Conservatives have traditionally related to Republican presidents in one of two ways. When Richard Nixon, Gerald Ford, and George H.W. Bush were in the White House, conservatives were cordial but kept them at arm’s length. The right supported these presidents’ more conservative initiatives and defended them from liberal attack, but was just as likely to pounce at the first sign of presidential wishy-washiness — indeed, Nixon, Ford, and Bush 41 all faced significant conservative opposition when they sought the GOP nomination as incumbent presidents. At the beginning of his administration, National Review promised Bush 41 that the magazine’s editors would be “fair-weather critics and foul-weather friends.”

Under Ronald Reagan and, for most of his presidency, George W. Bush, conservatives actively identified with the president. He was One of Us. That doesn’t mean the right never quarreled with these commanders in chief, as the phrase “Let Reagan Be Reagan” and the name Harriet Miers remind us. But the conservative movement felt more than an affinity for a few Reagan or Bush 43 policies — it felt a stake in the outcome of both administrations. Support for a Republican primary opponent in 1984 or 2004 by any influential conservative would have been almost unthinkable.

Reagan was present at the creation, a movement favorite since the Goldwater campaign. The right was initially cooler to George W. Bush, regarding him as conservative but not a conservative. Most conservatives sided with him against John McCain during the 2000 primaries, with some notable exceptions, but relatively few of them thought he was in Reagan’s league. That changed after 9/11, as Bush the wartime leader bonded with conservatives in a way his father never did and conservative authors produced an outpouring of books praising Bush in terms once reserved for Reagan.

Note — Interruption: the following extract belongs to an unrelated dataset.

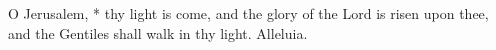 O Jerusalem, * thy light is come, and the glory of the Lord is risen upon thee, and the Gentiles shall walk in thy light. Alleluia.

This popularity didn’t prevent conservative criticism of big government Bush initiatives like the Medicare prescription drug benefit or No Child Left Behind, but it probably made the criticism tamer than similar complaints about his father’s wobbliness (it surely contributed to defenses of these programs as part of a new approach to conservative governance). There was a similar effect on the intra-conservative Iraq debate, with both those who were skeptical of the war and those who thought we were invading with too few troops initially quieter than they may have otherwise been.

WITH MANY OF the current crop of Republican presidential aspirants, the Nixon model makes more sense than the Reagan model. They are closer to the right than Hillary Clinton, but not as reliably conservative as Reagan or even the current president. One has a campaign chairman who pronounced the Reagan coalition dead, another thought in 2000 that the GOP base could benefit from a little creative destruction. Conservatives should be creative too.

Declaring independence from such candidates can’t hurt. Does the GOP nominee want to repudiate “greedy” Wall Street tax-cutters? Then return the favor. Is the Republican hopeful treating pro-lifers and gun owners like just another special interest in need of regulation? Then conservatives should treat him like just another politician.

A political alliance isn’t a marriage. You don’t have to take a presidential candidate for better or worse. Only when they’re right.